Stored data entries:
--------------------------------

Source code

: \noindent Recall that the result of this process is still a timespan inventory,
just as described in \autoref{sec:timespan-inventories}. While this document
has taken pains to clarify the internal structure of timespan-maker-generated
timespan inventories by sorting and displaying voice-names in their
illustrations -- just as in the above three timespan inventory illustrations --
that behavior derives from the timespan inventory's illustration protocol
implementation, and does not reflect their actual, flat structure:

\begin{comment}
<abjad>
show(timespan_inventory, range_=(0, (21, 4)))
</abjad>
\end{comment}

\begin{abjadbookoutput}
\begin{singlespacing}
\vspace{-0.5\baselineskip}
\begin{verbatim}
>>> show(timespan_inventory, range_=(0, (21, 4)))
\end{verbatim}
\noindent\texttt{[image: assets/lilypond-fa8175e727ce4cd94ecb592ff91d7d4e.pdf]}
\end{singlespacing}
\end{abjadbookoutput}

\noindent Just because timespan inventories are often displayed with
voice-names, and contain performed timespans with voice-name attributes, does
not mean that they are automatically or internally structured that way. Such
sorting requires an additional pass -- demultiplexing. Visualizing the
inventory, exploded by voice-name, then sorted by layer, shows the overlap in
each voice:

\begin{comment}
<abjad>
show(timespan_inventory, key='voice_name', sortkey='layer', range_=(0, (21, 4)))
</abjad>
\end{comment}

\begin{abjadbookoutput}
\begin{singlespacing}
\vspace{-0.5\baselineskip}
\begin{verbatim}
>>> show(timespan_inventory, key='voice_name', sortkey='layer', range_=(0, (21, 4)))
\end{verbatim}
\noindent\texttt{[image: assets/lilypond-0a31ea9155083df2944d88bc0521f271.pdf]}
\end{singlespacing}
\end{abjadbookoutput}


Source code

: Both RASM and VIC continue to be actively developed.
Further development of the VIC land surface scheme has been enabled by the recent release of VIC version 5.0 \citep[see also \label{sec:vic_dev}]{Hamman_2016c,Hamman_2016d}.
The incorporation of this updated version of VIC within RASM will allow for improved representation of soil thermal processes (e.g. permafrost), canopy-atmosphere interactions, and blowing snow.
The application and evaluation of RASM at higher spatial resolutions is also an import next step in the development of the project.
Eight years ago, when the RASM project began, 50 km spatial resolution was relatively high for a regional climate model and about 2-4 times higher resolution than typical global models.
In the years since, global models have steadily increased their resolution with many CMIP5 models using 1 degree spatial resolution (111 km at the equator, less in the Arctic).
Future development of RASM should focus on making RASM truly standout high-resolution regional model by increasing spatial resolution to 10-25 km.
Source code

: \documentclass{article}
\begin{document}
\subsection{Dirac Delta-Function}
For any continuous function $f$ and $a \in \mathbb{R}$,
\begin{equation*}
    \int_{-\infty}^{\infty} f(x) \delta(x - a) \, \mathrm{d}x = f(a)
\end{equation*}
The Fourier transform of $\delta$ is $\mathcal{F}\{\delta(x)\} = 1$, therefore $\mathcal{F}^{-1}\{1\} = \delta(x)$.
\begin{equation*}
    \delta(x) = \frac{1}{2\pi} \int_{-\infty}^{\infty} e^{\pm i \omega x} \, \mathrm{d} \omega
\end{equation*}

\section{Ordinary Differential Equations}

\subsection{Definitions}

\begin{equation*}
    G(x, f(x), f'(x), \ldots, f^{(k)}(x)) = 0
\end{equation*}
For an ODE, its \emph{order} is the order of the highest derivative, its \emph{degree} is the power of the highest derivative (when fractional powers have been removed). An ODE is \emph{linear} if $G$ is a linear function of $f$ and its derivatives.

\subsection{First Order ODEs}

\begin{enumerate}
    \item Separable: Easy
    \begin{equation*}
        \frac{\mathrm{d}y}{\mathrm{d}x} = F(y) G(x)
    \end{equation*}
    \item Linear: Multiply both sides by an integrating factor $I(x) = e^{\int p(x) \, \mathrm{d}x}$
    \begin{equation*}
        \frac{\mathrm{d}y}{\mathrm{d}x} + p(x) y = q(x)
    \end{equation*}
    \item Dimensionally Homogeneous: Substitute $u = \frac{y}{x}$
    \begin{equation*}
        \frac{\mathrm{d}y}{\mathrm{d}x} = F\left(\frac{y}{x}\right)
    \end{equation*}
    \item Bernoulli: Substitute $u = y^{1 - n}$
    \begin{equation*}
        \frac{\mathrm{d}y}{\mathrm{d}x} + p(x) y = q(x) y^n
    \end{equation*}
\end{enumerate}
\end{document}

--------------------------------

■ TASK DETAILS ■
The task requires an exact transcription of all the data.

■ SOLUTION ■
Source code

: \noindent Recall that the result of this process is still a timespan inventory,
just as described in \autoref{sec:timespan-inventories}. While this document
has taken pains to clarify the internal structure of timespan-maker-generated
timespan inventories by sorting and displaying voice-names in their
illustrations -- just as in the above three timespan inventory illustrations --
that behavior derives from the timespan inventory's illustration protocol
implementation, and does not reflect their actual, flat structure:

\begin{comment}
<abjad>
show(timespan_inventory, range_=(0, (21, 4)))
</abjad>
\end{comment}

\begin{abjadbookoutput}
\begin{singlespacing}
\vspace{-0.5\baselineskip}
\begin{verbatim}
>>> show(timespan_inventory, range_=(0, (21, 4)))
\end{verbatim}
\noindent\texttt{[image: assets/lilypond-fa8175e727ce4cd94ecb592ff91d7d4e.pdf]}
\end{singlespacing}
\end{abjadbookoutput}

\noindent Just because timespan inventories are often displayed with
voice-names, and contain performed timespans with voice-name attributes, does
not mean that they are automatically or internally structured that way. Such
sorting requires an additional pass -- demultiplexing. Visualizing the
inventory, exploded by voice-name, then sorted by layer, shows the overlap in
each voice:

\begin{comment}
<abjad>
show(timespan_inventory, key='voice_name', sortkey='layer', range_=(0, (21, 4)))
</abjad>
\end{comment}

\begin{abjadbookoutput}
\begin{singlespacing}
\vspace{-0.5\baselineskip}
\begin{verbatim}
>>> show(timespan_inventory, key='voice_name', sortkey='layer', range_=(0, (21, 4)))
\end{verbatim}
\noindent\texttt{[image: assets/lilypond-0a31ea9155083df2944d88bc0521f271.pdf]}
\end{singlespacing}
\end{abjadbookoutput}


Source code

: Both RASM and VIC continue to be actively developed.
Further development of the VIC land surface scheme has been enabled by the recent release of VIC version 5.0 \citep[see also \label{sec:vic_dev}]{Hamman_2016c,Hamman_2016d}.
The incorporation of this updated version of VIC within RASM will allow for improved representation of soil thermal processes (e.g. permafrost), canopy-atmosphere interactions, and blowing snow.
The application and evaluation of RASM at higher spatial resolutions is also an import next step in the development of the project.
Eight years ago, when the RASM project began, 50 km spatial resolution was relatively high for a regional climate model and about 2-4 times higher resolution than typical global models.
In the years since, global models have steadily increased their resolution with many CMIP5 models using 1 degree spatial resolution (111 km at the equator, less in the Arctic).
Future development of RASM should focus on making RASM truly standout high-resolution regional model by increasing spatial resolution to 10-25 km.
Source code

: \documentclass{article}
\begin{document}
\subsection{Dirac Delta-Function}
For any continuous function $f$ and $a \in \mathbb{R}$,
\begin{equation*}
    \int_{-\infty}^{\infty} f(x) \delta(x - a) \, \mathrm{d}x = f(a)
\end{equation*}
The Fourier transform of $\delta$ is $\mathcal{F}\{\delta(x)\} = 1$, therefore $\mathcal{F}^{-1}\{1\} = \delta(x)$.
\begin{equation*}
    \delta(x) = \frac{1}{2\pi} \int_{-\infty}^{\infty} e^{\pm i \omega x} \, \mathrm{d} \omega
\end{equation*}

\section{Ordinary Differential Equations}

\subsection{Definitions}

\begin{equation*}
    G(x, f(x), f'(x), \ldots, f^{(k)}(x)) = 0
\end{equation*}
For an ODE, its \emph{order} is the order of the highest derivative, its \emph{degree} is the power of the highest derivative (when fractional powers have been removed). An ODE is \emph{linear} if $G$ is a linear function of $f$ and its derivatives.

\subsection{First Order ODEs}

\begin{enumerate}
    \item Separable: Easy
    \begin{equation*}
        \frac{\mathrm{d}y}{\mathrm{d}x} = F(y) G(x)
    \end{equation*}
    \item Linear: Multiply both sides by an integrating factor $I(x) = e^{\int p(x) \, \mathrm{d}x}$
    \begin{equation*}
        \frac{\mathrm{d}y}{\mathrm{d}x} + p(x) y = q(x)
    \end{equation*}
    \item Dimensionally Homogeneous: Substitute $u = \frac{y}{x}$
    \begin{equation*}
        \frac{\mathrm{d}y}{\mathrm{d}x} = F\left(\frac{y}{x}\right)
    \end{equation*}
    \item Bernoulli: Substitute $u = y^{1 - n}$
    \begin{equation*}
        \frac{\mathrm{d}y}{\mathrm{d}x} + p(x) y = q(x) y^n
    \end{equation*}
\end{enumerate}
\end{document}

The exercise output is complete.